Creditors may be able to garnish a bank account (also referred to as levying the funds in a bank account) that you own jointly with someone else who is not your spouse. A creditor can take money from your joint savings or checking account even if you don't owe the debt. What follows is a description of when a creditor may be able to attach the account and what you can do to protect yourself.
When you own an account jointly with another individual, the law usually presumes that you each have equal rights to funds held in that account. So, when a creditor attempts to garnish that account, it typically doesn't have to investigate whether you contributed more money to the account than the co-owner. Unfortunately, this could mean that the money in your account could be garnished to pay for the co-owner's debt, a debt that you never owed.

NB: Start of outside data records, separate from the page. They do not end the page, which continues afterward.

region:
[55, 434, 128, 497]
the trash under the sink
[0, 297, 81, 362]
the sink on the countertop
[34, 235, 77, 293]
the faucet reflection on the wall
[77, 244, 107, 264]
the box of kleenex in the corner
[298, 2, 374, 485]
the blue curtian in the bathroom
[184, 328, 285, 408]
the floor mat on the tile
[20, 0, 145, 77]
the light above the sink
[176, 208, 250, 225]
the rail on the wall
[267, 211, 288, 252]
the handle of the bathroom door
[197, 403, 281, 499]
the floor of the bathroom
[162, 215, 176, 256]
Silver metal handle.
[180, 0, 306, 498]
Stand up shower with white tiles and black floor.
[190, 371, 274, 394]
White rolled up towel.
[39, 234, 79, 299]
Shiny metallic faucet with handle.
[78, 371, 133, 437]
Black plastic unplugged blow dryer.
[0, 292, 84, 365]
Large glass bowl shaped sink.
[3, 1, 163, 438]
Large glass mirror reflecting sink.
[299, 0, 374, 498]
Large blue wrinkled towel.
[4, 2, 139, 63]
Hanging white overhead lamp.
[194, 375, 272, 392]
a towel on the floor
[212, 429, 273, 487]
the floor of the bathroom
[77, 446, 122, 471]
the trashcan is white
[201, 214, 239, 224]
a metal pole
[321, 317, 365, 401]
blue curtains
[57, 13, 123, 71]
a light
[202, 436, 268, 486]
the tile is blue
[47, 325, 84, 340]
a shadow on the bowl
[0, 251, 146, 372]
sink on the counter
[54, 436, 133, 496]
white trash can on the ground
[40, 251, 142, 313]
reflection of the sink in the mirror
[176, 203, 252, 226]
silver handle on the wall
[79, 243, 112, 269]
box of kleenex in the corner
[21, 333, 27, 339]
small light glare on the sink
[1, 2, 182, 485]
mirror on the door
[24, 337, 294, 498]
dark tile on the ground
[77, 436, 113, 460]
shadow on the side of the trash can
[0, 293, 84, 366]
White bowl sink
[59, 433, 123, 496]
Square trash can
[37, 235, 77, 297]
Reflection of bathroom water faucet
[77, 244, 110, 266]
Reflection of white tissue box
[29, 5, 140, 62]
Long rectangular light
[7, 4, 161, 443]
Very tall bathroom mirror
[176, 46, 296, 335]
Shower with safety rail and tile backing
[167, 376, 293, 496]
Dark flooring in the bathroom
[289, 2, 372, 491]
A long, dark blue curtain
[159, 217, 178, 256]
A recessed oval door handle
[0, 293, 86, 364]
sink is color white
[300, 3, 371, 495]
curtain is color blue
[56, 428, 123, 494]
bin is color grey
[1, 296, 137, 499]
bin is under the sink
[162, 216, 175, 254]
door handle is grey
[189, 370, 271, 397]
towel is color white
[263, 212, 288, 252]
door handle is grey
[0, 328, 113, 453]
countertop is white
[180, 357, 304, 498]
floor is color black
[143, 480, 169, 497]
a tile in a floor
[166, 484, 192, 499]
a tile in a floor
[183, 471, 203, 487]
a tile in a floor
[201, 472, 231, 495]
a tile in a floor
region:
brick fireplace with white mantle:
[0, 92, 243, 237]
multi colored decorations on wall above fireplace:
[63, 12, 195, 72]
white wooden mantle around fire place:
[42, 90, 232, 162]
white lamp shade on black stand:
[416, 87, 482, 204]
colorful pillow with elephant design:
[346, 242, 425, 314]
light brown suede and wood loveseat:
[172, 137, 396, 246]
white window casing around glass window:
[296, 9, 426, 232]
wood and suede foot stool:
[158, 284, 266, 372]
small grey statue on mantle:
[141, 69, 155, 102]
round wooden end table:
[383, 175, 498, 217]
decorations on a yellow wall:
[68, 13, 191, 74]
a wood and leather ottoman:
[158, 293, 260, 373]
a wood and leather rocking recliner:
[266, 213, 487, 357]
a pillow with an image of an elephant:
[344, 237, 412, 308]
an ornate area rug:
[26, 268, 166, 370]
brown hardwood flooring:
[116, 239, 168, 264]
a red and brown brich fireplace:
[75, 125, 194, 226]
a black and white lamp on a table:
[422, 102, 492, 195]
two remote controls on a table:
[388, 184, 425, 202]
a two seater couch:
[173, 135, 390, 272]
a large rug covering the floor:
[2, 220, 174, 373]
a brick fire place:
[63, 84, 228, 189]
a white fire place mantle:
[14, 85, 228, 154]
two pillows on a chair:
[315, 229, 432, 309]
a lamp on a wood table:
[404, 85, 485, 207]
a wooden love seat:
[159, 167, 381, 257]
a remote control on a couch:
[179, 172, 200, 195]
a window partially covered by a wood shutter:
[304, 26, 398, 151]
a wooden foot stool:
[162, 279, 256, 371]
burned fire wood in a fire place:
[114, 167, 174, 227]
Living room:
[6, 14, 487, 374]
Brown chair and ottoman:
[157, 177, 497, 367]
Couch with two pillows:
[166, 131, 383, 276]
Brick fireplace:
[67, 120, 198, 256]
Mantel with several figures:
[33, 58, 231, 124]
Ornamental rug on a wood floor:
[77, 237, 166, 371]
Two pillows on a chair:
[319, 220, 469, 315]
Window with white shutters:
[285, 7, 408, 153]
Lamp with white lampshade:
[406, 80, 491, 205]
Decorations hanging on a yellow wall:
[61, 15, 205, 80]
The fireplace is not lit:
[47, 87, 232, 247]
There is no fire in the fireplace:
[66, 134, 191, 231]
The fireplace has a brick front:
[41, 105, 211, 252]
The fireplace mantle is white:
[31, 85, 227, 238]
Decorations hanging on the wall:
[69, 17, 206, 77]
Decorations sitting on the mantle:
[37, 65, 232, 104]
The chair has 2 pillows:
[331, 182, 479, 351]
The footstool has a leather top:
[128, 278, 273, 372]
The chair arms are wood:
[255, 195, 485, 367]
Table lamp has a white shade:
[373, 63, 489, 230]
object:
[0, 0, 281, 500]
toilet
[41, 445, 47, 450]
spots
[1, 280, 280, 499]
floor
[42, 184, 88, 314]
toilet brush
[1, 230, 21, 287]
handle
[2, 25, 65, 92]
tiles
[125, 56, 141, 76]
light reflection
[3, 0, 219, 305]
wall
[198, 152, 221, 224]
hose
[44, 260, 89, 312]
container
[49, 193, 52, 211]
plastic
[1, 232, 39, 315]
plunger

Laws vary on the extent to which creditors can garnish joint accounts. In some states, creditors can't take more than half of the funds in a joint account. However, in other states, creditors may be able to garnish the entire joint account.

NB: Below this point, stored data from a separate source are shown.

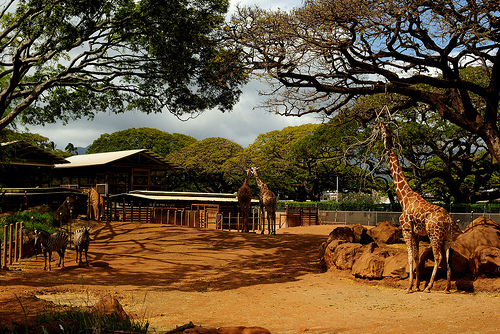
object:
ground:
[0, 224, 500, 334]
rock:
[332, 241, 363, 271]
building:
[52, 147, 189, 222]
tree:
[166, 136, 247, 193]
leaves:
[268, 133, 271, 135]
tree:
[218, 0, 500, 173]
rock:
[351, 251, 386, 279]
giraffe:
[378, 121, 455, 295]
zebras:
[71, 225, 92, 268]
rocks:
[468, 245, 500, 280]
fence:
[0, 220, 24, 266]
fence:
[86, 190, 288, 233]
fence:
[316, 209, 500, 231]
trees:
[0, 0, 251, 136]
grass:
[0, 208, 57, 244]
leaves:
[222, 109, 226, 113]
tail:
[448, 220, 455, 267]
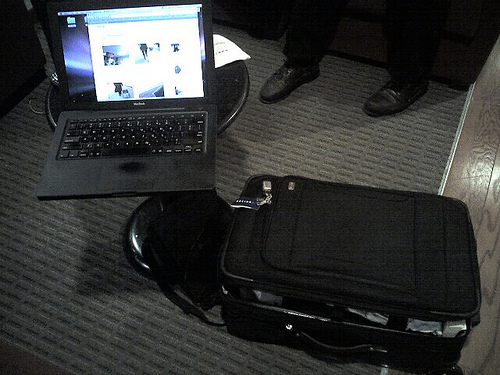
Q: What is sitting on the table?
A: Laptop.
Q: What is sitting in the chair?
A: Suitcase.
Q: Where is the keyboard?
A: Laptop.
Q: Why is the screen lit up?
A: Laptop is on.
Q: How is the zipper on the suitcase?
A: Open.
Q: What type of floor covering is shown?
A: Carpet.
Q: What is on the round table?
A: A laptop.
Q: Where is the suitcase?
A: On the floor.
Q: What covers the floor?
A: Gray carpet.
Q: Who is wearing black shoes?
A: The person in the room.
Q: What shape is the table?
A: Round.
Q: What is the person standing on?
A: Gray carpet.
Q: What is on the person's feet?
A: Black shoes.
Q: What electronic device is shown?
A: A laptop.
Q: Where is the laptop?
A: On a desk.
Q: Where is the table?
A: On the floor.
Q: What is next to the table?
A: A suitcase.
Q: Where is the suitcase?
A: On the floor.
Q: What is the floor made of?
A: Carpet.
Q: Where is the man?
A: Next to the table.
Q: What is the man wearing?
A: Dress pants.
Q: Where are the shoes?
A: On the man.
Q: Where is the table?
A: Under the laptop.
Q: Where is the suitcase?
A: On the ground.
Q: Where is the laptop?
A: On the table.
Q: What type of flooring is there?
A: Grey carpet.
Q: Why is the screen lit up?
A: The computer is on.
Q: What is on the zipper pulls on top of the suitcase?
A: Lock.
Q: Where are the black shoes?
A: By the chair.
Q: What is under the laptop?
A: Black table.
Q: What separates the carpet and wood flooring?
A: Metal strip.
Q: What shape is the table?
A: Circle.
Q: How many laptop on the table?
A: One.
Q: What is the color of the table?
A: Black.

Even though creditors are often allowed to garnish a joint account up to the full balance, it might not be able to do so in every situation. In many states, you can protect funds from garnishment if you can show that the money in the account came from you, not the debtor. You must be able to prove that the money is traceable to what you put into that account. If you are successful, then the creditor cannot garnish funds to the extent of your contributions.
It is much easier to protect the account if you can prove that all of the funds are traceable solely to your contributions. You may have difficulty, however, if both you and the debtor put money into the account together. In that case, you must provide as much proof as possible that will allow a court to clearly trace those funds back to you.
The most important thing to do is establish and maintain good record keeping practices before any garnishments happen. Barring that, gather as many documents as you can, covering the time period leading up to the garnishment. Acceptable documents you can use to prove traceable contributions include:
deposit slips, electronic transfer/automatic deposit receipts, and bank statements
government pension or benefits statements
insurance statements, and
pension and annuity statements.
Another way of establishing traceable contributions is to show that while the account was a joint account on paper, it was, in reality, a convenience account. This is a common scenario with joint account owners such as elderly parents and adult children who are added to the parents' account for convenience—the money belongs to the parent, but because it is a joint account the child can go to the bank for an elderly parent.
Most banks in most states don't offer official "convenience accounts." Instead, they are created informally and by agreement between the account owners.
To prove a convenience account, you have to pass what is called the "reality of ownership" test. You must show that the reality of ownership was that the account was held solely by you, not the debtor. Some factors that may help establish a convenience account include the following:
you were the original sole owner and later added the debtor to the account
you added the debtor out of convenience, for example, assist with bill paying or banking when you were or are unable to do so
the debtor did not deposit his or her own funds in the account
the debtor did not make personal withdraws from the account, or
the debtor's transactions benefited you, such as writing checks for your gas bills.
You may protect certain money in the account if it came from exempt sources. Social Security, worker's compensation, disability, unemployment, other government benefits, retirement income, child support, and even a portion of your wages (sometimes 25% or more) are exempt from garnishment under federal and state laws. They do not lose their exemption status once they are deposited into the joint account. So long as you are able to prove that the source of contributions into the account came from exempt sources, then those funds are protected.
Federal rules prohibit banks from freezing certain amounts in your account if the contributions came from certain federal benefits. If you received federal benefits and they were deposited in the account, you may have some relief. The bank must allow you access to money equal to at least two months' worth of federal benefit payments that were last deposited into your account prior to the garnishment. This may mean your entire account is exempt, even if jointly held.
(To learn more, see the articles in our Property Exemptions topic area.)
Once a court sends garnishment papers to your bank, the bank usually freezes your account. It won't turn the money over to the court or the creditor yet. Instead, it will hold your money for safekeeping pending the outcome of the garnishment process.
When you are served with the notice of garnishment, you must act immediately. Included with your garnishment papers is a notice of hearing. This hearing is your opportunity to prove to the court that you made traceable contributions and/or that some or all of the funds deposited in the joint account are exempt. You should request the hearing in writing, stating your reasons, within the deadline specified on the notice. If you do not attend the hearing, then the court may rule in the creditor's favor and the bank will then pay the proceeds of the garnishment to the court and/or the creditor.